Using the excerpt on PIL image transformations, decide whether each statement is true. For each one, answer yes or no and quote the exact words of the excerpt that settle it. (a) PIL puts the origin (0, 0) at the center of the image. (b) Linear algebra is needed to work out the inverse transformation from the original one. (c) After scaling and rotating, the image's new center may not match its old center.

Source excerpt |
----
First, it is absolutely true that PIL uses inverse affine transformations, as stated in carlosdc's answer. However, there is no need to use linear algebra to compute the inverse transformation from the original transformation—instead, it can easily be expressed directly. I'll use scaling and rotating an image about its center for the example, as in the code linked to in Ruediger Jungbeck's answer, but it's fairly straightforward to extend this to do e.g. shearing as well.

Before approaching how to express the inverse affine transformation for scaling and rotating, consider how we'd find the original transformation. As hinted at in Ruediger Jungbeck's answer, the transformation for the combined operation of scaling and rotating is found as the composition of the fundamental operators for scaling an image about the origin and rotating an image about the origin.

However, since we want to scale and rotate the image about its own center, and the origin (0, 0) is defined by PIL to be the upper left corner of the image, we first need to translate the image such that its center coincides with the origin. After applying the scaling and rotation, we also need to translate the image back in such a way that the new center of the image (it might not be the same as the old center after scaling and rotating) ends up in the center of the image canvas.

So the original "standard" affine transformation we're after will be the composition of the following fundamental operators:
1. Find the current center $(c_x, c_y)$ of the image, and translate the image by $(-c_x, -c_y)$ , so the center of the image is at the origin $(0, 0)$ .
2. Scale the image about the origin by some scale factor $(s_x, s_y)$ .
3. Rotate the image about the origin by some angle $\theta$ .
4. Find the new center $(t_x, t_y)$ of the image, and translate the image by $(t_x, t_y)$ so the new center will end up in the center of the image canvas.
----
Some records
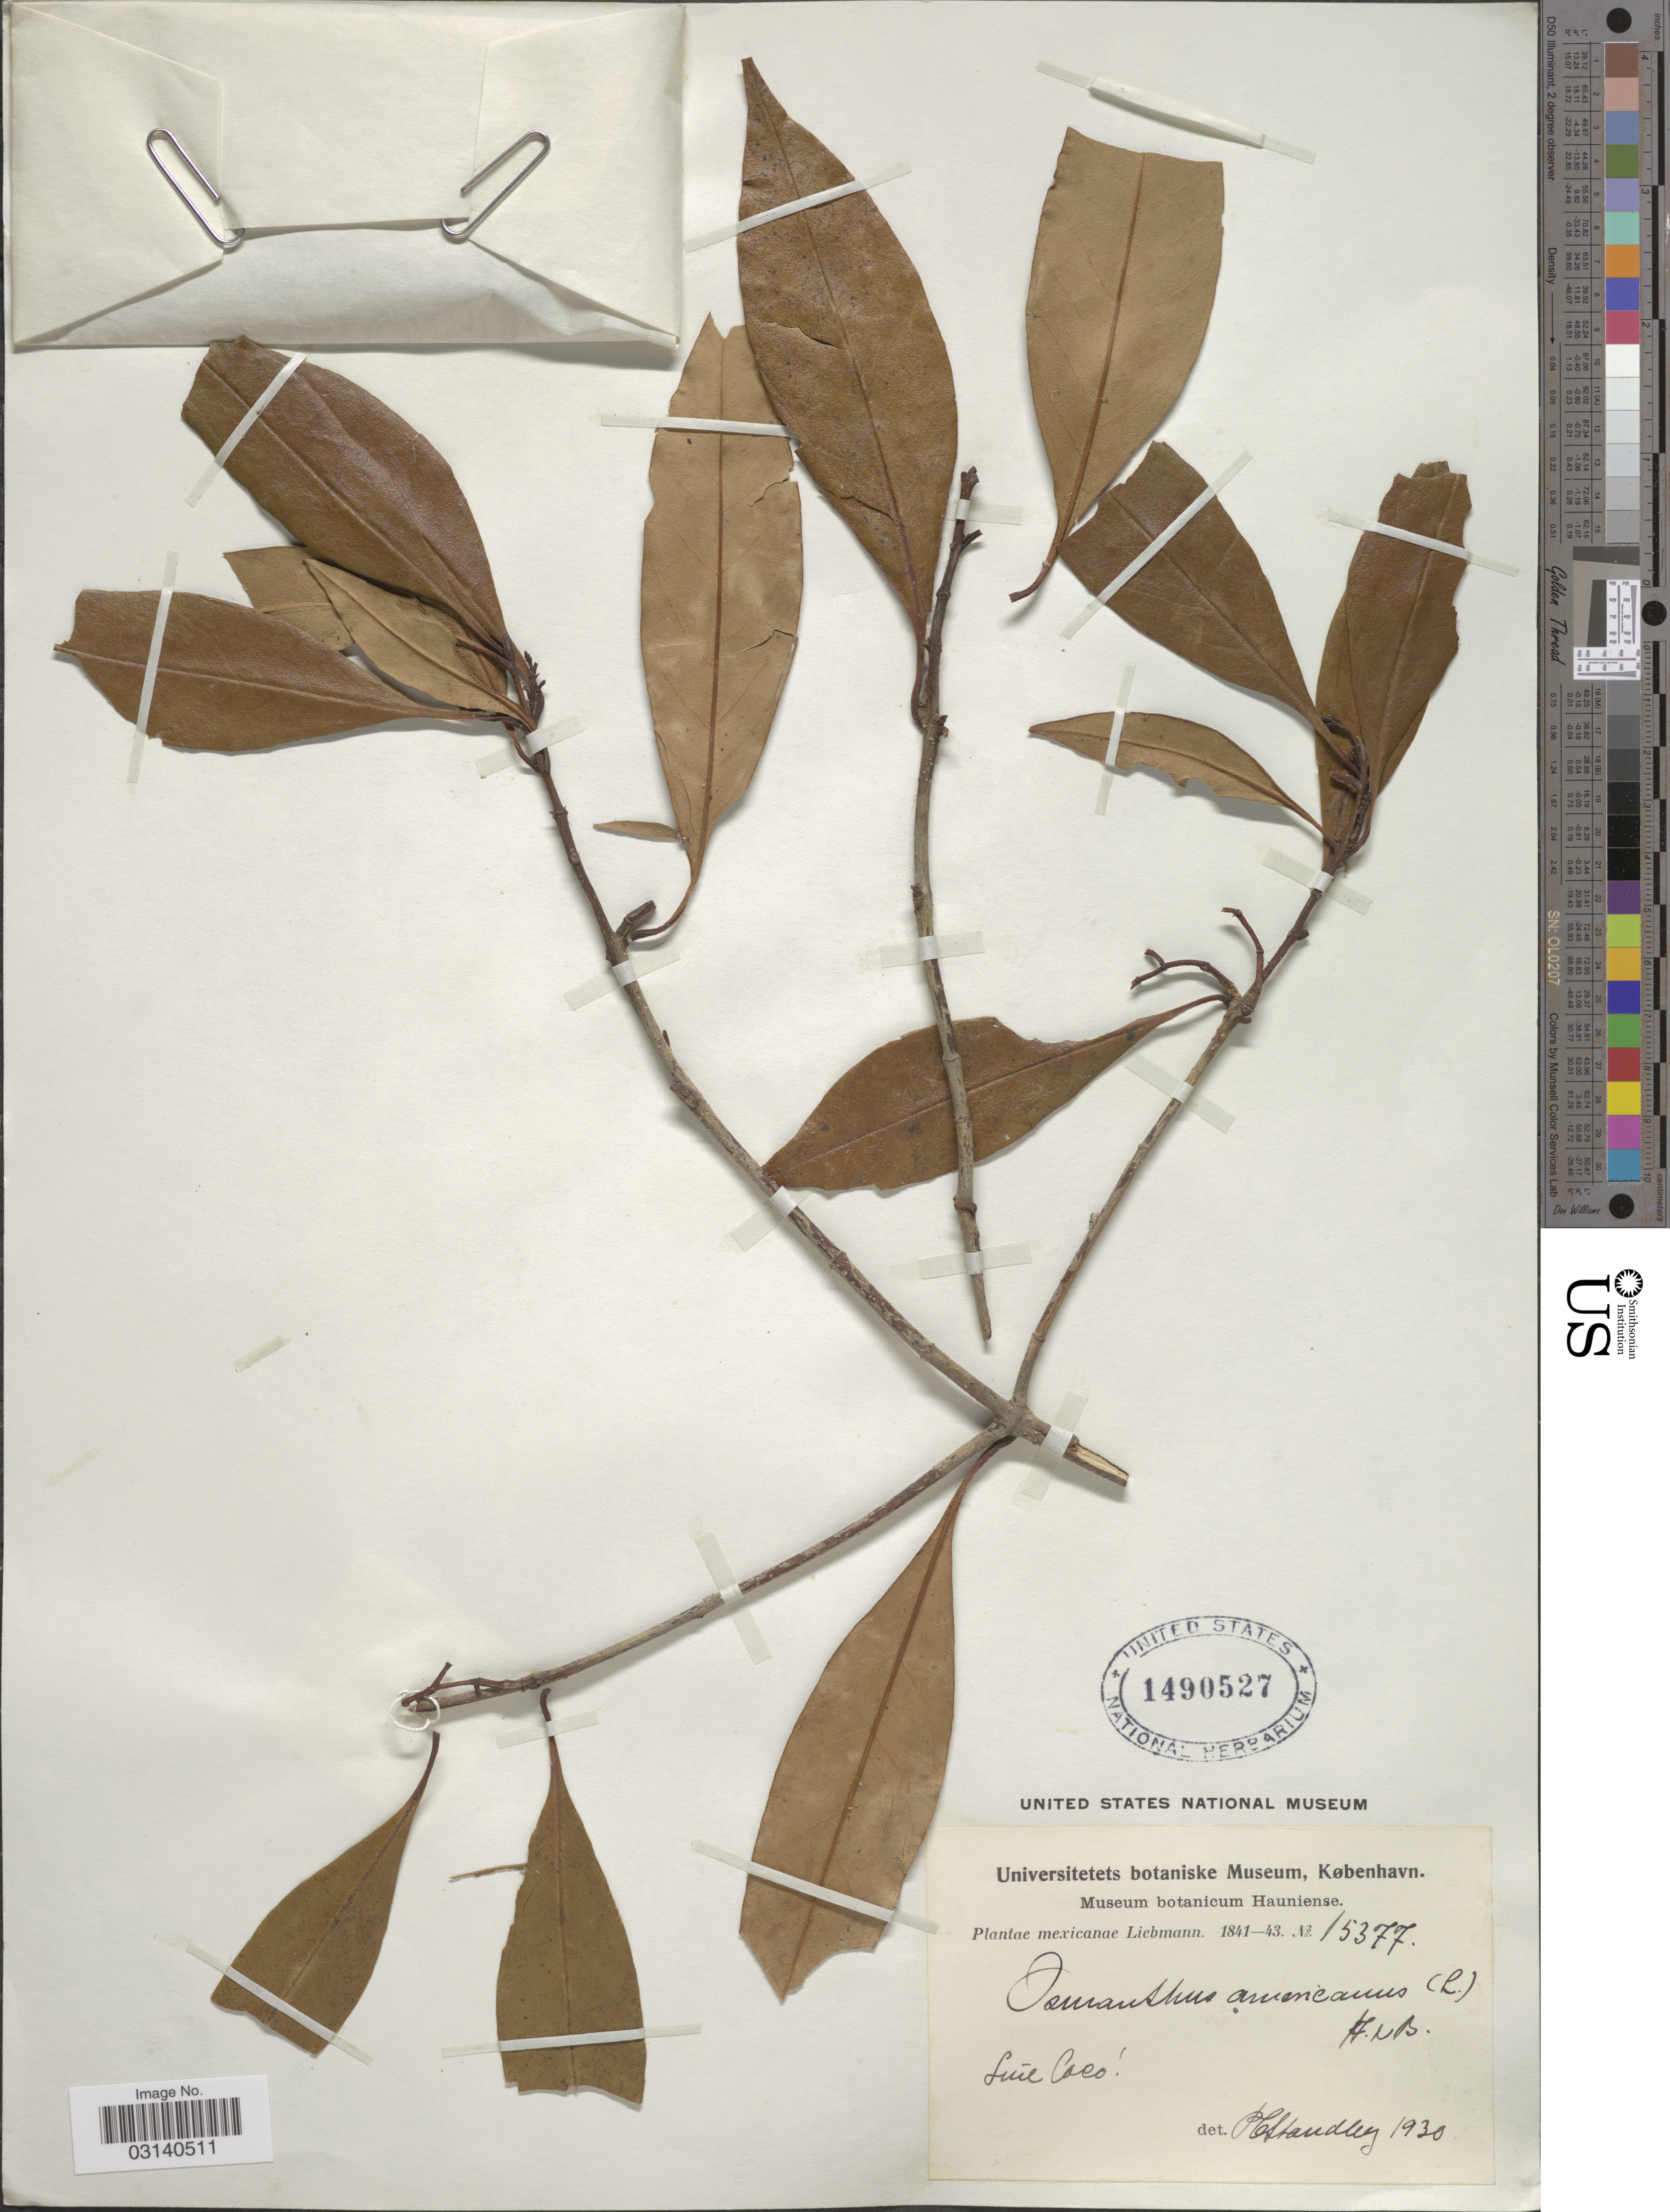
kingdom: Plantae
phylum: Tracheophyta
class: Magnoliopsida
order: Lamiales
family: Oleaceae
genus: Osmanthus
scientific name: Osmanthus americanus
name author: (L.) A. Gray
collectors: Liebmann, --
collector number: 15377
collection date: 1841/1843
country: Mexico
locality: Luie [interpreted] Caco.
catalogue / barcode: US 1490527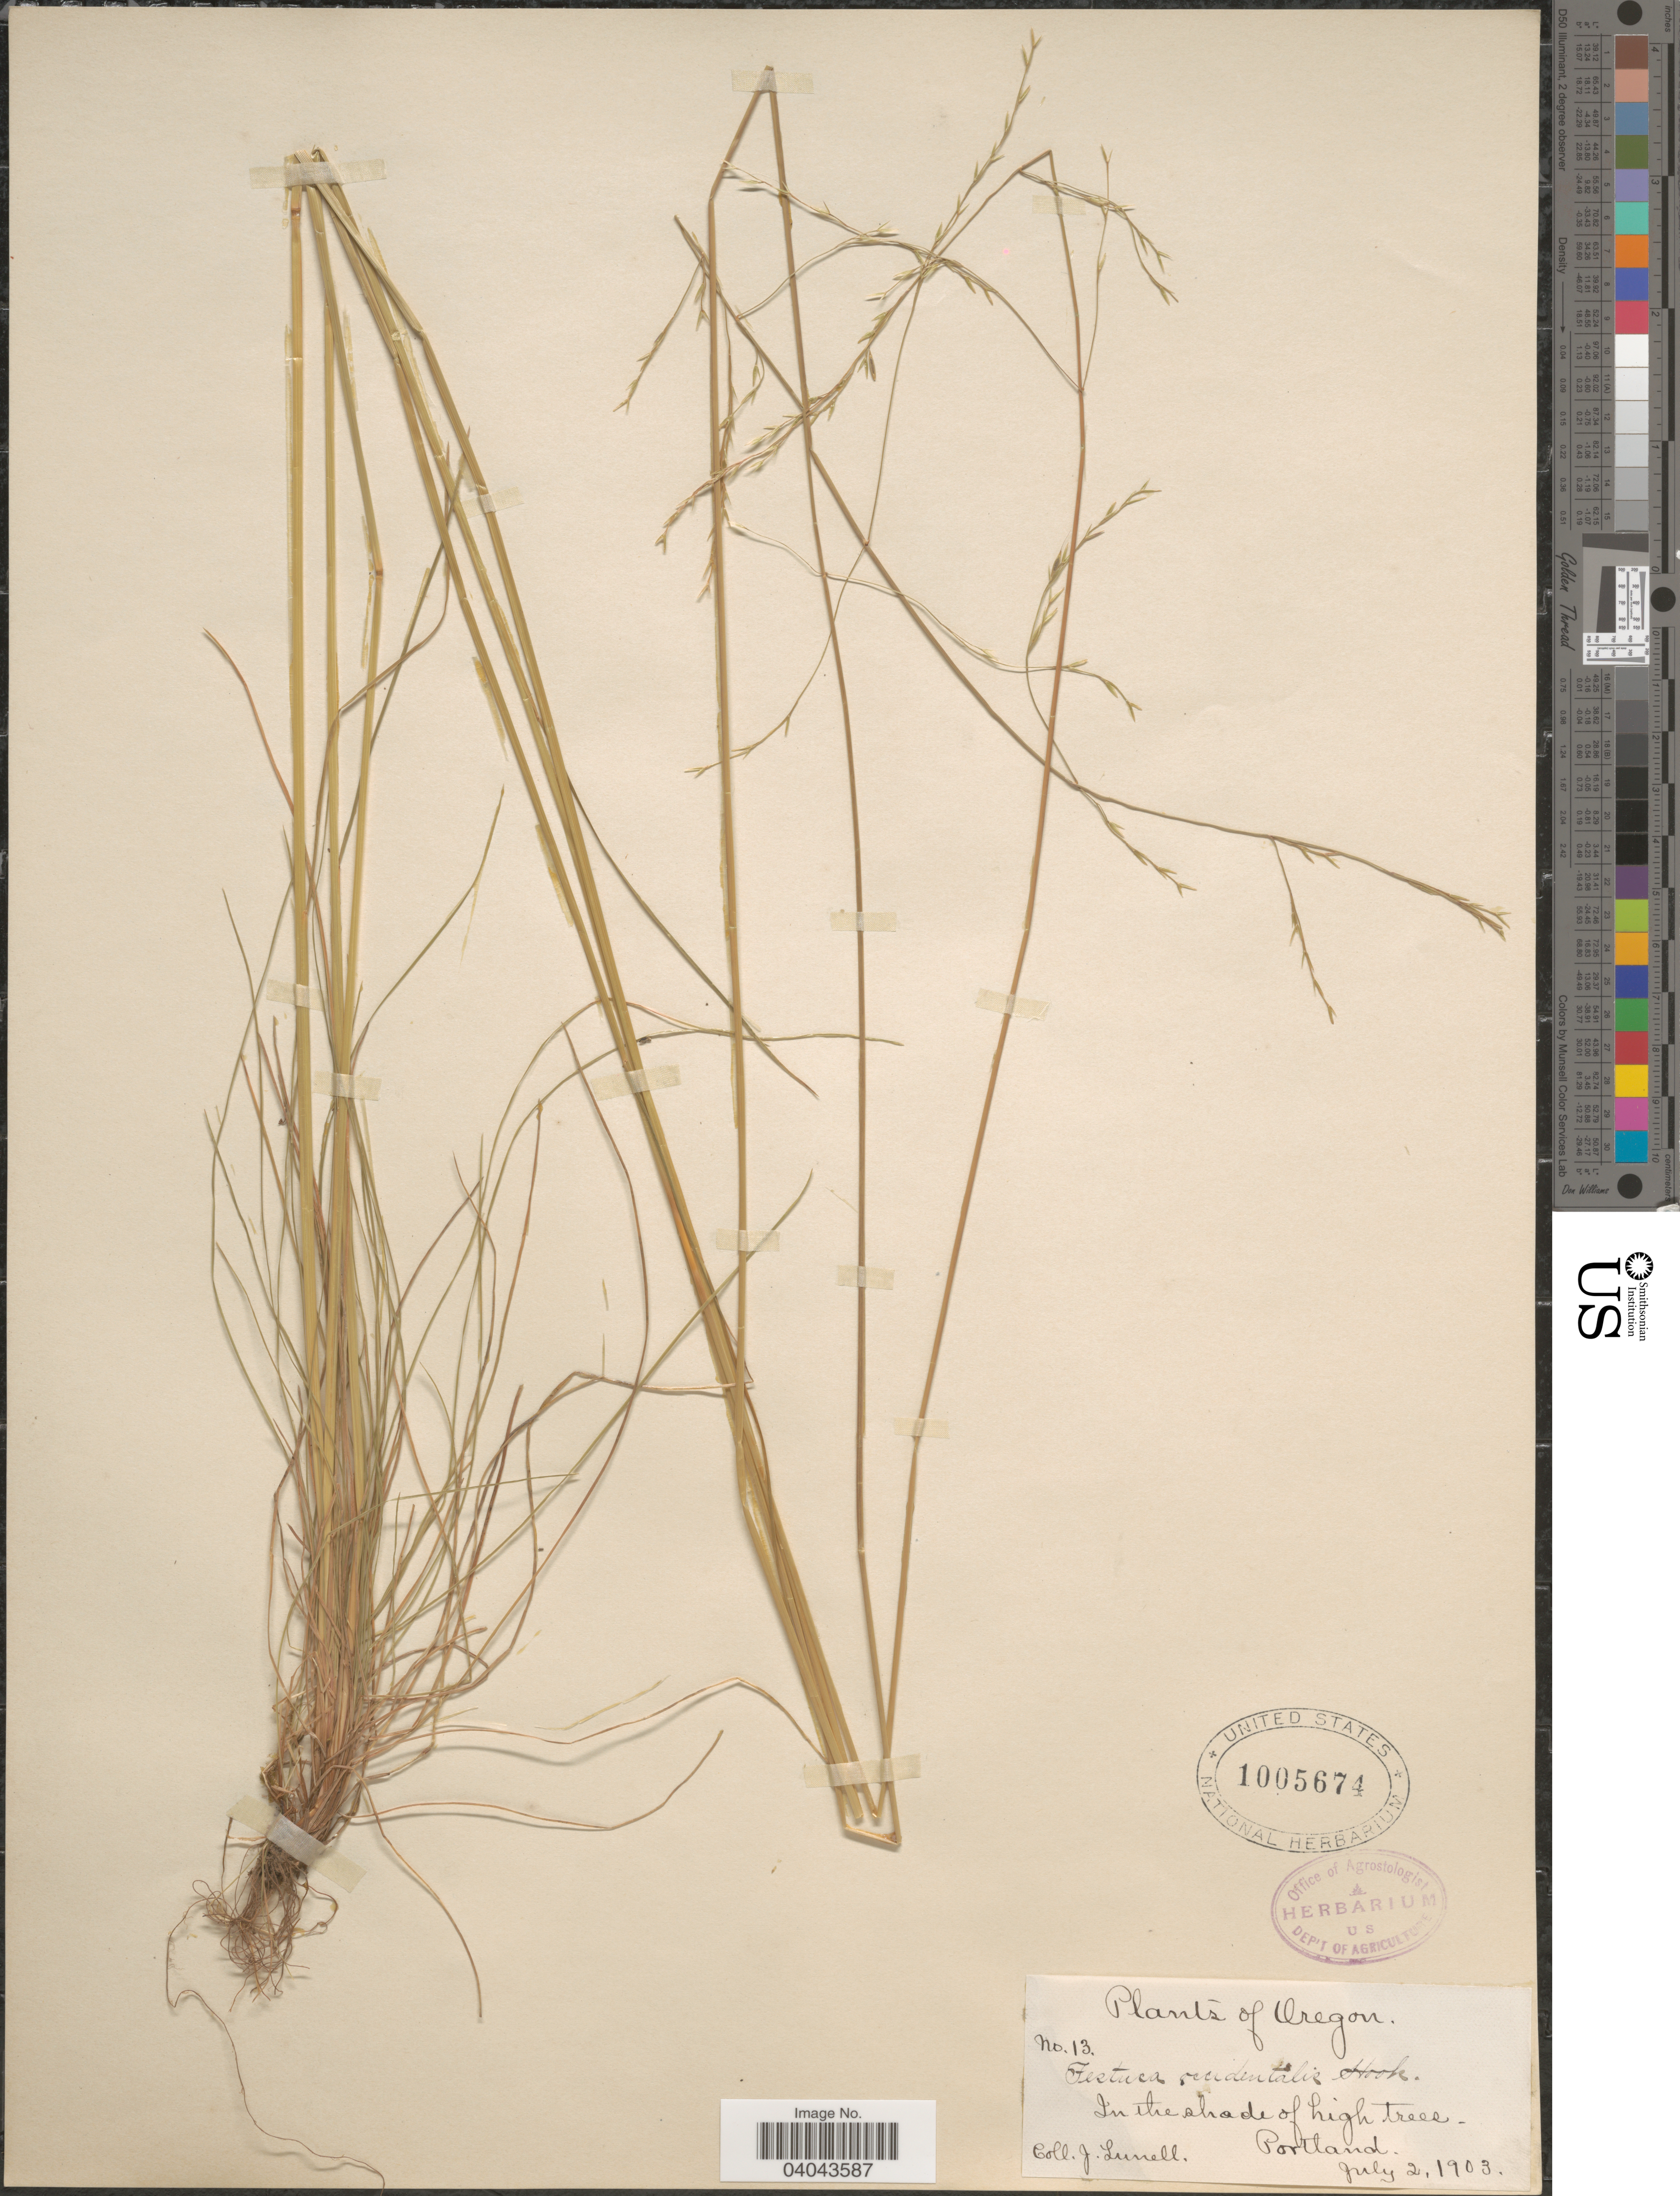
----
Task response |
(a) No: "the origin (0, 0) is defined by PIL to be the upper left corner of the image"
(b) No: "there is no need to use linear algebra to compute the inverse transformation from the original transformation"
(c) Yes: "it might not be the same as the old center after scaling and rotating"